## Exercise description
From the line that contains "Inspiracje i Lifestyle i Inspiracje. Na stro" to the final line of the entries, return every line exactly and leave out all others.

<<<<

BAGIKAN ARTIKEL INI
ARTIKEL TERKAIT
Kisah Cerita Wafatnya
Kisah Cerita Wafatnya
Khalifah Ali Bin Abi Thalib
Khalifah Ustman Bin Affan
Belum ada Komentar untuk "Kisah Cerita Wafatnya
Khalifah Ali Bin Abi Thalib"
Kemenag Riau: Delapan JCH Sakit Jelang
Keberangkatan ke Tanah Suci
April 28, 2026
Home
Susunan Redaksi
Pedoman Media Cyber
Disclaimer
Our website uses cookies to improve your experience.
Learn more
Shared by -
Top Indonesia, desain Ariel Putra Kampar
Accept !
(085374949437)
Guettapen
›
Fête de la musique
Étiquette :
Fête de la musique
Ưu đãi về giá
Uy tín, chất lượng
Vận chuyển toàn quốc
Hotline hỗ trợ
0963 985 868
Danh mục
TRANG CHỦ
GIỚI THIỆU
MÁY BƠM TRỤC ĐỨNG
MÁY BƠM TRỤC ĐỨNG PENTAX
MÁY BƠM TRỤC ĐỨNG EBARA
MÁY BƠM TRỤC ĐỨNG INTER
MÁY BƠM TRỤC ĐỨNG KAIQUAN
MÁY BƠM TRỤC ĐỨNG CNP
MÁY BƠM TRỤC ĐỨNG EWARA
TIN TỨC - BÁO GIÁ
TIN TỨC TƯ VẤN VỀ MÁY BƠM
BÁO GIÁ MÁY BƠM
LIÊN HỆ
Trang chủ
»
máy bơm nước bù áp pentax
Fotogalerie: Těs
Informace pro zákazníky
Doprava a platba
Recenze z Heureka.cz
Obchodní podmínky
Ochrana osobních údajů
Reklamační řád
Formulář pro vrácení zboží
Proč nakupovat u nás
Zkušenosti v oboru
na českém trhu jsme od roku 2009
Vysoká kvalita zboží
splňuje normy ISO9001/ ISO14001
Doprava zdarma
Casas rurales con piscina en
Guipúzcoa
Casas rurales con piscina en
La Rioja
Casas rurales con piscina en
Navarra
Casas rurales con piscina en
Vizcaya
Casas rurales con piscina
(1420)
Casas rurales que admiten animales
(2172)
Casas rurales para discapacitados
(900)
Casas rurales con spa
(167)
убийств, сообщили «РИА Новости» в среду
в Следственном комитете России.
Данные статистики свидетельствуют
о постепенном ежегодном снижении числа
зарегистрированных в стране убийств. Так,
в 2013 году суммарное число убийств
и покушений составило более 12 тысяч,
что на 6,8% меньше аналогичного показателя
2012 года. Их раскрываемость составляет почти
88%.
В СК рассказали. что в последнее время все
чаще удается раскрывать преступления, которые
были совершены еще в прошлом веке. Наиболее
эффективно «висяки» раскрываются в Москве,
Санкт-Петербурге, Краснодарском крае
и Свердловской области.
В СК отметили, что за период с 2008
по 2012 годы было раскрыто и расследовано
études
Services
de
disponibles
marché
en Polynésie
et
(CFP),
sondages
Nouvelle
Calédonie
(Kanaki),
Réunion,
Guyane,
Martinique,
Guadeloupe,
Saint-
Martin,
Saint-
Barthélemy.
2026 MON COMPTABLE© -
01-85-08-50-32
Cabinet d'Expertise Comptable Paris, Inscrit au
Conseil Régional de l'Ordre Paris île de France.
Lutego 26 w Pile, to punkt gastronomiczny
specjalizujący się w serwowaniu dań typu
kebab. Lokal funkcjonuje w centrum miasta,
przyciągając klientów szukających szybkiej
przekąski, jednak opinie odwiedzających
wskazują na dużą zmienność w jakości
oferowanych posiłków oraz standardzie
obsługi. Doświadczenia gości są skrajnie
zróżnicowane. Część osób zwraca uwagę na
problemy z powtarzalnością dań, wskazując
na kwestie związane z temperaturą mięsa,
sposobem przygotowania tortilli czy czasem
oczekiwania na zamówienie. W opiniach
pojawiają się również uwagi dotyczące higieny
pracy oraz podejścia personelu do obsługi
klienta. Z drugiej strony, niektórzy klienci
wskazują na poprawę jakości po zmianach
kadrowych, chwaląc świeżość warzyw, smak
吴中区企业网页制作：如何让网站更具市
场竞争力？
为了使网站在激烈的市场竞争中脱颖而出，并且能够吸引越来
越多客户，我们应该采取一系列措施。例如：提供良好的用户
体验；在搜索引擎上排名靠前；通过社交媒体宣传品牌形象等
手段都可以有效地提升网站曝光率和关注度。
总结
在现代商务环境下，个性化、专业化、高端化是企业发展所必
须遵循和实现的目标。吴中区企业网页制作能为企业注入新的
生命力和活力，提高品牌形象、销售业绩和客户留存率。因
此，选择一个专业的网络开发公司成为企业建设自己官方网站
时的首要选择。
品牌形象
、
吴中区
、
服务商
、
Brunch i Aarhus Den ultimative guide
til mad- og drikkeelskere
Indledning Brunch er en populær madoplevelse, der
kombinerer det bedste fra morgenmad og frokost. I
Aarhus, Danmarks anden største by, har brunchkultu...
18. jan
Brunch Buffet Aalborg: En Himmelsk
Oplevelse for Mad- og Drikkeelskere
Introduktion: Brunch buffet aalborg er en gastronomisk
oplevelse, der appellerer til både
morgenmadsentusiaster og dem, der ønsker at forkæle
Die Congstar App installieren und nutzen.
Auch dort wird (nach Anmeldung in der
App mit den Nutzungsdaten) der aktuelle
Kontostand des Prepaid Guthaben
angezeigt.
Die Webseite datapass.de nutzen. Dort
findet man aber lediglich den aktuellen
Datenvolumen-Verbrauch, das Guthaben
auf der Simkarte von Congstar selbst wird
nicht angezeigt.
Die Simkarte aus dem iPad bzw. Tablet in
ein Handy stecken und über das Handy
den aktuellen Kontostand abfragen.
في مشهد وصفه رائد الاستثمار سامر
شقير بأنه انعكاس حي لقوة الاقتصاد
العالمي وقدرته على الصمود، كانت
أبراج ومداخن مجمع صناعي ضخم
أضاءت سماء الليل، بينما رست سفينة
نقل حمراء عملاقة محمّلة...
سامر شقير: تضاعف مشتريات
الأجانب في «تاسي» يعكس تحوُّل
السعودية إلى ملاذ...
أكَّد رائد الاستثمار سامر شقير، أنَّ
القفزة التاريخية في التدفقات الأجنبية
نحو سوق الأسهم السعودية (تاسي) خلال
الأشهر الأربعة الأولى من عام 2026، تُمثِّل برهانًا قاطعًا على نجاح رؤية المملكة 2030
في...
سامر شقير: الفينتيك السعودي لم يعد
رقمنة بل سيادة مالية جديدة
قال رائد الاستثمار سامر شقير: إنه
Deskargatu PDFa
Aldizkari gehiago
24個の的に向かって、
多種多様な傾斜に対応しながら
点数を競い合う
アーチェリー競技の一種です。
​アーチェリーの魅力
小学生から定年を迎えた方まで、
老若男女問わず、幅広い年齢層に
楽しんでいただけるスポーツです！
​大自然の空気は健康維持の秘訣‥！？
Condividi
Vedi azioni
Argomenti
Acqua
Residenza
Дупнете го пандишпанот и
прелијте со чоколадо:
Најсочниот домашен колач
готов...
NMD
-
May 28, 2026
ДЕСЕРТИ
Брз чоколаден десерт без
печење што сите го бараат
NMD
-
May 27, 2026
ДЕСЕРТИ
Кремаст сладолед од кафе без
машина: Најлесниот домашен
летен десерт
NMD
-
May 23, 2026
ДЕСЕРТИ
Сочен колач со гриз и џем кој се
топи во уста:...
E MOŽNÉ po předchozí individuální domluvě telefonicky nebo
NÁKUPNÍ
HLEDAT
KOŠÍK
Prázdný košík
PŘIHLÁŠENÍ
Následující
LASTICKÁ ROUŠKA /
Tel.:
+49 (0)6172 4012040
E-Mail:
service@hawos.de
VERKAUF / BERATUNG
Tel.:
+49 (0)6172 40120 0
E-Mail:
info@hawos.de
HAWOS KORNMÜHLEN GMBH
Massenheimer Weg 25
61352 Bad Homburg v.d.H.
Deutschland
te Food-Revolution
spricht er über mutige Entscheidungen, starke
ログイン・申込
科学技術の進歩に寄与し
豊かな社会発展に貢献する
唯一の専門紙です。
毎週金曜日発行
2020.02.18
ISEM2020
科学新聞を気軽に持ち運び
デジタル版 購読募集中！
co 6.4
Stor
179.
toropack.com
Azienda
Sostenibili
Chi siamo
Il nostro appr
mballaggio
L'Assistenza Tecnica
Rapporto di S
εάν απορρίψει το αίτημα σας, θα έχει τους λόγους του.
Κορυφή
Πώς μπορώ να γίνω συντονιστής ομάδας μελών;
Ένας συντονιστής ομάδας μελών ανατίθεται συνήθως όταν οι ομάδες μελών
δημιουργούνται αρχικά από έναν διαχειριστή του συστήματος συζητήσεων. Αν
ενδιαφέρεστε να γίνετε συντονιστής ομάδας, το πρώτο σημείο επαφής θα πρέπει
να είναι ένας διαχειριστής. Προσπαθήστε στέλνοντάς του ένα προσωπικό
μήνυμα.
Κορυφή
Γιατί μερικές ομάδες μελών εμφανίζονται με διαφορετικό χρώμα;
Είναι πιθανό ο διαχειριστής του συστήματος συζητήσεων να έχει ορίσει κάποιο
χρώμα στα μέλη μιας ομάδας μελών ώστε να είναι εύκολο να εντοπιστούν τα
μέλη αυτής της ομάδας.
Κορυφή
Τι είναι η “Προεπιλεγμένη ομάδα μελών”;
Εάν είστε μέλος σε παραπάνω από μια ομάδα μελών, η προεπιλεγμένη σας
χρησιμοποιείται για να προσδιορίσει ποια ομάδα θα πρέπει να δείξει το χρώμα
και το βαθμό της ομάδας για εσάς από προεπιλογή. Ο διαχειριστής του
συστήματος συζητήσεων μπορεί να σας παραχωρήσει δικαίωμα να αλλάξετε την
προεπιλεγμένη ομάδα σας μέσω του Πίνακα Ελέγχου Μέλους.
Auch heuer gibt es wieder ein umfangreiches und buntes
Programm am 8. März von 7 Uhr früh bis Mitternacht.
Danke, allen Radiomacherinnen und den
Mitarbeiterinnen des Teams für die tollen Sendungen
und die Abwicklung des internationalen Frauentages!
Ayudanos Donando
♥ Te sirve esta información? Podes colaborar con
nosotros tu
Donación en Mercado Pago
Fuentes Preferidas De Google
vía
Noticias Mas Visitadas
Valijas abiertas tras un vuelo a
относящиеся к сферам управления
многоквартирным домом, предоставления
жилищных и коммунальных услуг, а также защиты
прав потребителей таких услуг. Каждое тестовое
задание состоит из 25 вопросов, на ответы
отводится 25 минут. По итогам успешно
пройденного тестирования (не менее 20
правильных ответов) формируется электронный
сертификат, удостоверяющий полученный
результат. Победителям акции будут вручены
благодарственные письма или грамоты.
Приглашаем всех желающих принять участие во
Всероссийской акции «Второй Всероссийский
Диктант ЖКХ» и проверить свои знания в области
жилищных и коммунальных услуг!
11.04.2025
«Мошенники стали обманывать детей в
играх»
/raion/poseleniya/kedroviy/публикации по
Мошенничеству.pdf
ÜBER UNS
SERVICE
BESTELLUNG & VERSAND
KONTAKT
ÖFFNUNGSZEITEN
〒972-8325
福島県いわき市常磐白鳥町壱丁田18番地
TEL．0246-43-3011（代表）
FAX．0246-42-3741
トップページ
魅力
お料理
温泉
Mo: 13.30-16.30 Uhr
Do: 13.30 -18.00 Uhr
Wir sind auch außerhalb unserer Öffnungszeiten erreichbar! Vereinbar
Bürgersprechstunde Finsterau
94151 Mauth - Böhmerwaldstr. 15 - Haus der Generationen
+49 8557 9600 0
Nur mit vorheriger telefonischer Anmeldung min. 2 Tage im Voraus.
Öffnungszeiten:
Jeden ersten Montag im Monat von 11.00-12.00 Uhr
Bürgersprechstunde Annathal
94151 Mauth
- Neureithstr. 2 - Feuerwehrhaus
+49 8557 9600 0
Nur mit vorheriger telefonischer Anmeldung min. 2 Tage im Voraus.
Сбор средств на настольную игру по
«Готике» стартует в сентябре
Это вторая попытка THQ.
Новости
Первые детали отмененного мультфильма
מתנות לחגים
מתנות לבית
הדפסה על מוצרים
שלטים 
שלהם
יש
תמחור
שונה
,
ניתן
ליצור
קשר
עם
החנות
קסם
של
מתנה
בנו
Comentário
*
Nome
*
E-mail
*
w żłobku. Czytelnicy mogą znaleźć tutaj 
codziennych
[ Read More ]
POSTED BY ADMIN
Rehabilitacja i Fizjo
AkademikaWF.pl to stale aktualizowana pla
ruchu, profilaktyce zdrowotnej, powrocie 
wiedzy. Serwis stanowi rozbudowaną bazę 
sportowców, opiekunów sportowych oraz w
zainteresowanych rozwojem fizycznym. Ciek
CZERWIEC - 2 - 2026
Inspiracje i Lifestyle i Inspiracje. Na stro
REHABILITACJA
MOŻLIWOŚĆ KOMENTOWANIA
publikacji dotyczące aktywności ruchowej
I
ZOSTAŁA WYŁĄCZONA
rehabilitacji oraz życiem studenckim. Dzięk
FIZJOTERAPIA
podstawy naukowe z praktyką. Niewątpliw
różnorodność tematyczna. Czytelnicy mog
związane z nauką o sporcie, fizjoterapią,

>>>>

## Response for this exercise
Inspiracje i Lifestyle i Inspiracje. Na stro
REHABILITACJA
MOŻLIWOŚĆ KOMENTOWANIA
publikacji dotyczące aktywności ruchowej
I
ZOSTAŁA WYŁĄCZONA
rehabilitacji oraz życiem studenckim. Dzięk
FIZJOTERAPIA
podstawy naukowe z praktyką. Niewątpliw
różnorodność tematyczna. Czytelnicy mog
związane z nauką o sporcie, fizjoterapią,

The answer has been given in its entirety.